The Skripal Case: When Claiming the Moral High Ground Becomes Evidence

On April 3rd, Gary Aitkenhead, Porton Down’s Chief Executive, declared that the chemical research facility had been unable to verify whether the nerve agent used on Yulia and Sergei Skripal in Salisbury on March 4th had originated from Russia. This bluntly contradicted a statement made by Boris Johnson a couple weeks before, who claimed in an interview with DW News that this conclusion presented “no doubt.”

This has not been the only element casting doubt on the seemingly straightforward explanation Britain has been quick to assert from March 12th. Theresa May then affirmed that Russia was “highly likely” to have carried out the attack and that the ‘Novichok’ nerve agent either directly originated from Russia, or was “allowed […] to get into the hands of others.” Various experts have since suggested that other states may have developed the nerve agent by drawing on several possible sources.

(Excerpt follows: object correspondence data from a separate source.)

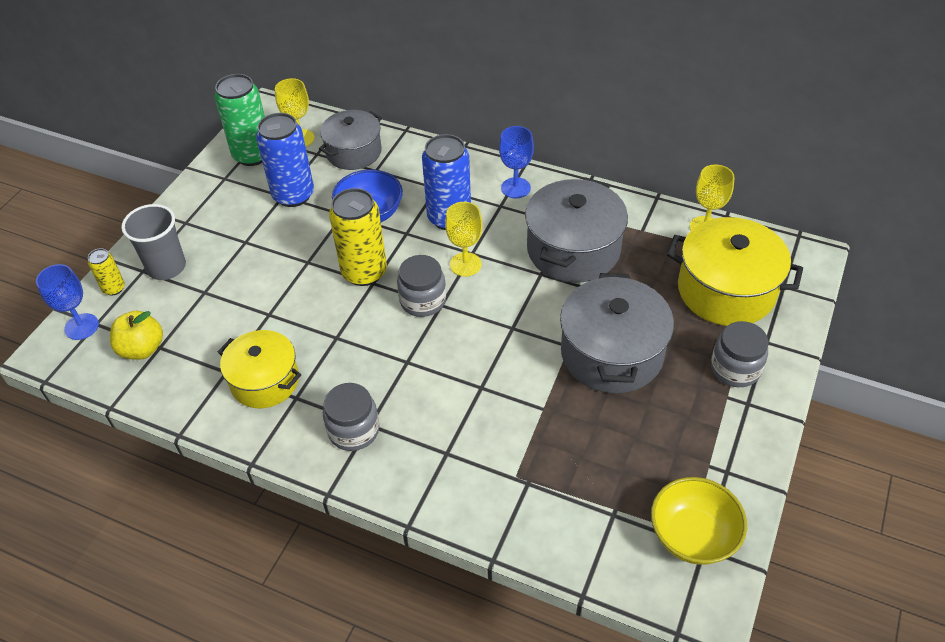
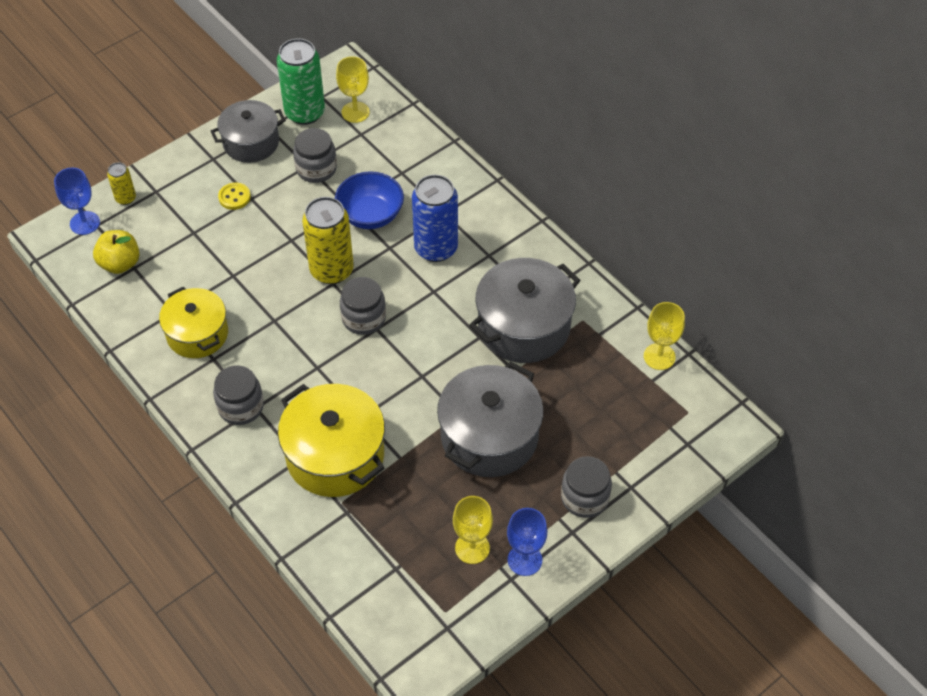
camera: 25 degrees right, 5 degrees up
(166, 267) = (176, 196): grey cup -> none
(227, 246) = (234, 197): none -> yellow button
(293, 195) = (316, 169): blue can -> grey jar
(354, 152) = (393, 146): grey pot -> grey pot (251, 142)
(465, 264) = (421, 300): yellow goblet -> yellow goblet (472, 548)
(515, 188) = (514, 243): blue goblet -> blue goblet (524, 560)
(692, 535) = (446, 614): yellow bowl -> none
(726, 290) = (631, 425): yellow pot -> yellow pot (335, 455)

For one, it is likely that Western powers gained access to several Soviet state military secrets – either thanks to Soviet-era intelligence work or during the chaotic 1990s. The US may notably have collected physical evidence on Novichoks during the 1999 clean-up of the Nukus chemical weapons testing facility. Several countries may have also pursued their own research – at least for defense purposes. Most significantly, Vil Mirzayanov, a former Soviet state chemist who revealed the existence of Novichoks in 1991, shared alleged Novichok formulas in a book published in 2008.

The formula of Novichok 242, as illustrated in Vil Mirzayanov’s 2008 book

These testimonies suggest that the UK’s assertion on the origin of the nerve agent is either groundless, or at the very least omissive – there is ostensibly more than two possible explanations. In the meantime, the OPCW investigation has confirmed Porton Down’s findings about the agent’s identity, but has not brought any new element indicating where it may have been manufactured.

The fact of the matter is that, from the beginning of the affair, Britain has refused to offer a dialogue based on evidence. Instead, the UK’s public discourse has heavily relied on framing the dispute as a moral battle between the West’s alleged righteousness and Russia’s attributed role as a rogue state. Britain built its position around this dichotomy between good and evil, ultimately using it as evidence in and of itself.

Russia’s involvement in other international disputes has repeatedly been brought up in conjunction with the case. Boris Johnson has presented Vladimir Putin’s alleged lust for revenge – an argument repeated in the media – as well as Russia’s “smug” behavior, as proofs of guilt. UK officials’ own behavior has at times been outright contemptuous. Every Russian attempt at multilateral outreach has been systematically dismissed as “ludicrous,” “perverse,” or a “diversionary tactic.”

Such arguments, without a direct link to the case but rather based on, and displaying, an assumption of Russian malice, have been largely echoed in Western media. Yet the role of evidence should be to imply guilt – not to be built over it.

To entitle oneself to the moral high ground comes with the heightened responsibility to uphold the principles it ought to represent – transparency, free speech, enlightened debate and, most importantly, due process. Principles that have all been tarnished in the present case. In the wake of Aitkenhead’s interview, even traditional allies such as Germany prompted the UK to release more evidence to back up its position, for the sake of transparency.

Britain Prime Minister Theresa May sitting with Russian President Vladimir Putin

And Britain should certainly uphold higher transparency standards. Several commentators indeed pointed out that the 2003 invasion of Iraq, among others, was a destructive consequence of such flawed intelligence. It also constituted a severe blow to the legitimacy of Western global leadership. Yet the treatment reserved for those who have come out early against Britain rushing to conclusions may be the most harmful outcome of the path chosen by the UK to tackle this affair on the international stage.

We have witnessed that to merely share a similar opinion with the Russian state or media, however sound it may be, is now dismissed as support for the Kremlin’s propaganda machine. Framing the debate in absolutes only fosters polarization, hijacks any attempt at reasonable discourse, and eventually contributes to significantly reduce the zone of compromise by sewing animosity and discord.

If the West truly ought to build a constructive discourse with Russia and efficiently fight misinformation and polarization, it must not play with the very same cards it constantly accuses Russia of using. Britain cannot have it both ways. It must realize that such actions, far from only contributing to bringing Russian-Western relations to its – yet again – lowest point in decades, are also undermining the very foundations liberal democratic values are built on.